Winter came much earlier this year. We had a major snowfall in early December that left us with a snow cover that the previous year had only appeared at the end of January. It is also brought with the coldest period we had during this winter – a few days where temperatures dropped below -15c.
We had 3 or 4 more note-worthy snow falls throughout December, January and February but for the most part this winter felt dry – as if the previous season’s drought continued throughout the winter. The snow did not accumulate to the levels it had the previous winter. February, usually the coldest winter month, was unusually warm (one time I was outside cutting wood wearing a short-sleeved shirt on a sunny day).
Snow melted fairly early – I think that by late february most of the snow was gone and signs of new green grasses emerged. Even the bees (from the surviving hive) came out for a look around a couple of weeks ago.
My consciousness switched into a spring-ish mode and was caught off-guard by a couple of really cold-weather waves that appeared in March. During the previous weekend there was another substantial snowfall … enough to cover EVERYTHING with a white blanket … but it mostly disappeared after a couple of days.
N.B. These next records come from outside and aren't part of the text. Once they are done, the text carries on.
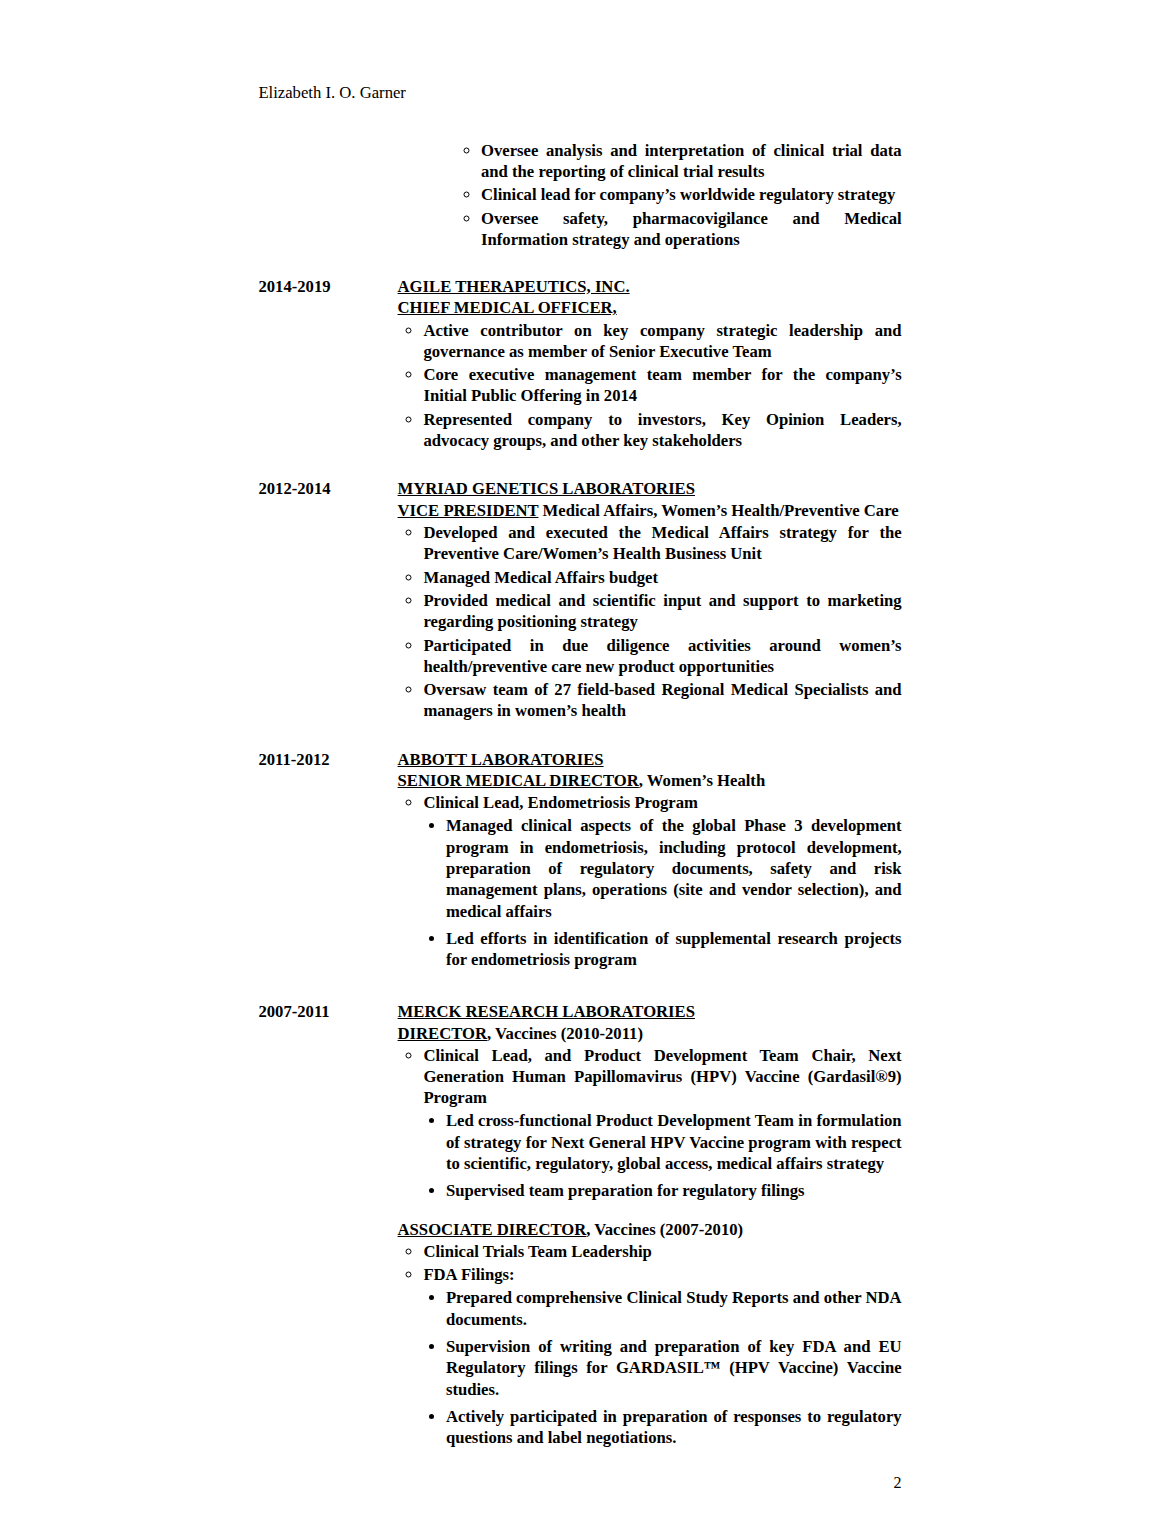Elizabeth I. O. Garner
Oversee analysis and interpretation of clinical trial data and the reporting of clinical trial results
Clinical lead for company’s worldwide regulatory strategy
Oversee safety, pharmacovigilance and Medical Information strategy and operations
2014-2019
AGILE THERAPEUTICS, INC.
CHIEF MEDICAL OFFICER,
Active contributor on key company strategic leadership and governance as member of Senior Executive Team
Core executive management team member for the company’s Initial Public Offering in 2014
Represented company to investors, Key Opinion Leaders, advocacy groups, and other key stakeholders
2012-2014
MYRIAD GENETICS LABORATORIES
VICE PRESIDENT Medical Affairs, Women’s Health/Preventive Care
Developed and executed the Medical Affairs strategy for the Preventive Care/Women’s Health Business Unit
Managed Medical Affairs budget
Provided medical and scientific input and support to marketing regarding positioning strategy
Participated in due diligence activities around women’s health/preventive care new product opportunities
Oversaw team of 27 field-based Regional Medical Specialists and managers in women’s health
2011-2012
ABBOTT LABORATORIES
SENIOR MEDICAL DIRECTOR, Women’s Health
Clinical Lead, Endometriosis Program
Managed clinical aspects of the global Phase 3 development program in endometriosis, including protocol development, preparation of regulatory documents, safety and risk management plans, operations (site and vendor selection), and medical affairs
Led efforts in identification of supplemental research projects for endometriosis program
2007-2011
MERCK RESEARCH LABORATORIES
DIRECTOR, Vaccines (2010-2011)
Clinical Lead, and Product Development Team Chair, Next Generation Human Papillomavirus (HPV) Vaccine (Gardasil®9) Program
Led cross-functional Product Development Team in formulation of strategy for Next General HPV Vaccine program with respect to scientific, regulatory, global access, medical affairs strategy
Supervised team preparation for regulatory filings
ASSOCIATE DIRECTOR, Vaccines (2007-2010)
Clinical Trials Team Leadership
FDA Filings:
Prepared comprehensive Clinical Study Reports and other NDA documents.
Supervision of writing and preparation of key FDA and EU Regulatory filings for GARDASIL™ (HPV Vaccine) Vaccine studies.
Actively participated in preparation of responses to regulatory questions and label negotiations.
2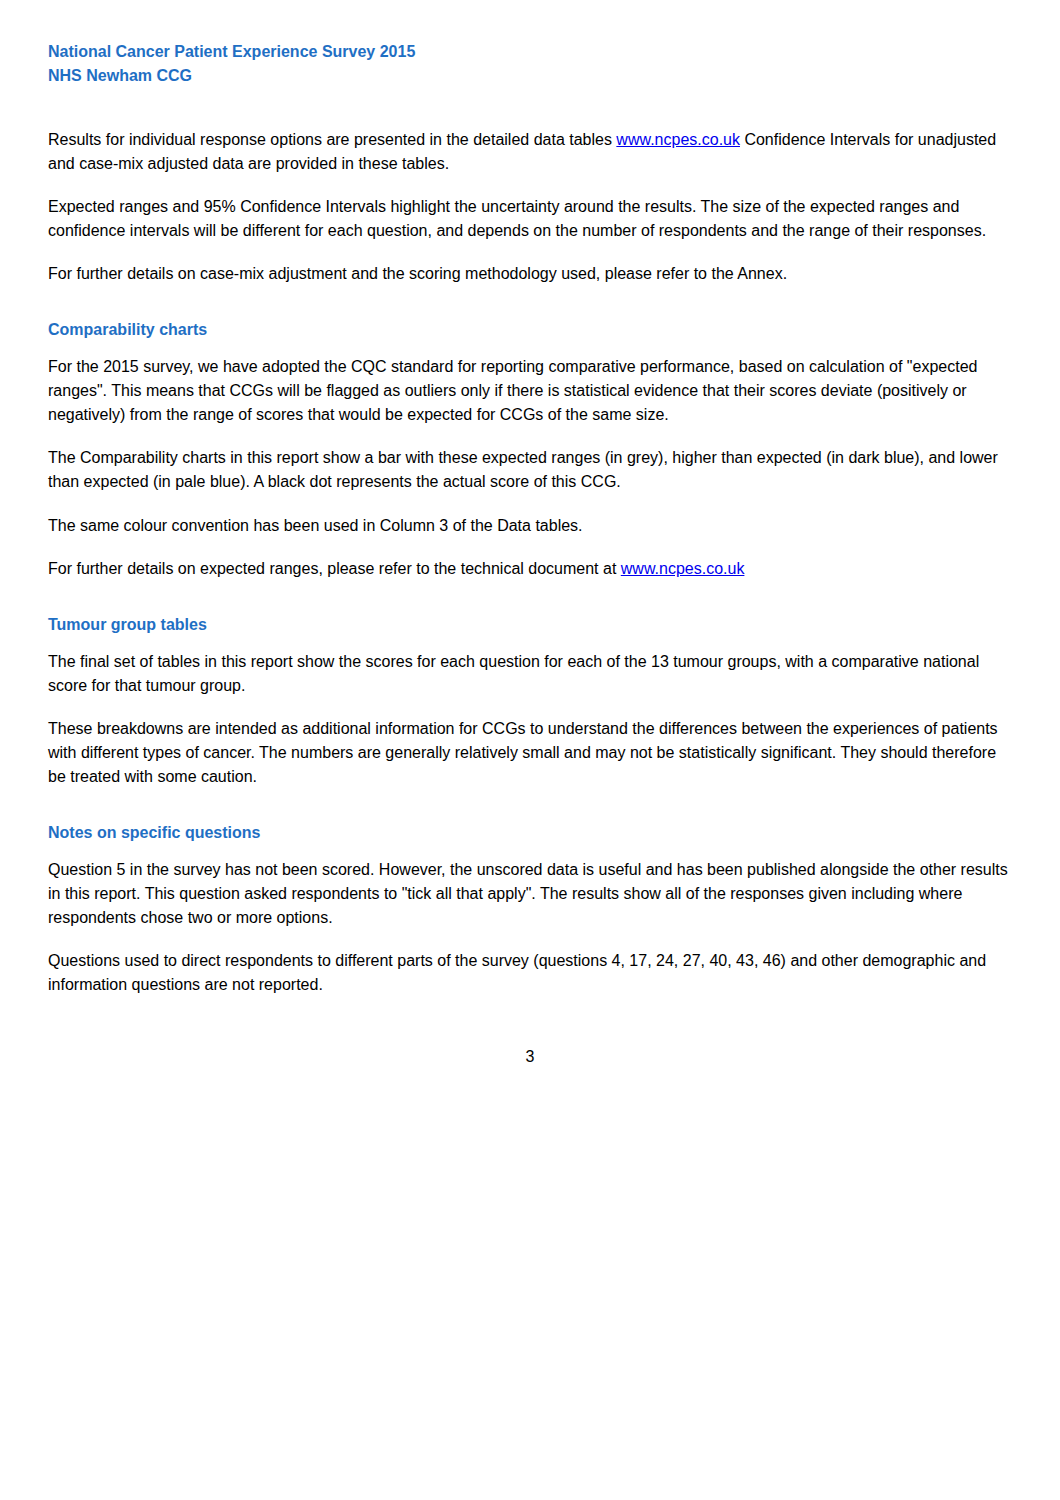National Cancer Patient Experience Survey 2015 NHS Newham CCG
Results for individual response options are presented in the detailed data tables www.ncpes.co.uk Confidence Intervals for unadjusted and case-mix adjusted data are provided in these tables.
Expected ranges and 95% Confidence Intervals highlight the uncertainty around the results. The size of the expected ranges and confidence intervals will be different for each question, and depends on the number of respondents and the range of their responses.
For further details on case-mix adjustment and the scoring methodology used, please refer to the Annex.
Comparability charts
For the 2015 survey, we have adopted the CQC standard for reporting comparative performance, based on calculation of "expected ranges". This means that CCGs will be flagged as outliers only if there is statistical evidence that their scores deviate (positively or negatively) from the range of scores that would be expected for CCGs of the same size.
The Comparability charts in this report show a bar with these expected ranges (in grey), higher than expected (in dark blue), and lower than expected (in pale blue). A black dot represents the actual score of this CCG.
The same colour convention has been used in Column 3 of the Data tables.
For further details on expected ranges, please refer to the technical document at www.ncpes.co.uk
Tumour group tables
The final set of tables in this report show the scores for each question for each of the 13 tumour groups, with a comparative national score for that tumour group.
These breakdowns are intended as additional information for CCGs to understand the differences between the experiences of patients with different types of cancer. The numbers are generally relatively small and may not be statistically significant. They should therefore be treated with some caution.
Notes on specific questions
Question 5 in the survey has not been scored. However, the unscored data is useful and has been published alongside the other results in this report. This question asked respondents to "tick all that apply". The results show all of the responses given including where respondents chose two or more options.
Questions used to direct respondents to different parts of the survey (questions 4, 17, 24, 27, 40, 43, 46) and other demographic and information questions are not reported.
3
It’s only my second winter here at Bhudeva and the signs of climate change are very clear. Regardless of overall warming the weather is becoming much less stable, much less predictable and much more prone to extreme shifts. It takes only one, short, local extreme weather event (drought, late frost, hail …) to wipe out traditional crop-systems. It is a stark reminder to me how important deep infrastructures (water and soil fertility) filled with bio-diversity are in meeting this given instability (which is very likely to continue for a long time even if we were to start drastic global regenerative actions today … which doesn’t seem likely to happen).
As Cutia Taranului is coming to life again amidst these shifting and unpredictable weather patterns I find myself immersed in both satisfaction (because of how successful it has been and promises to continue to be) and concern (because of the knowledge that the traditional methods of agriculture used by most peasant families are fragile and unsustainable).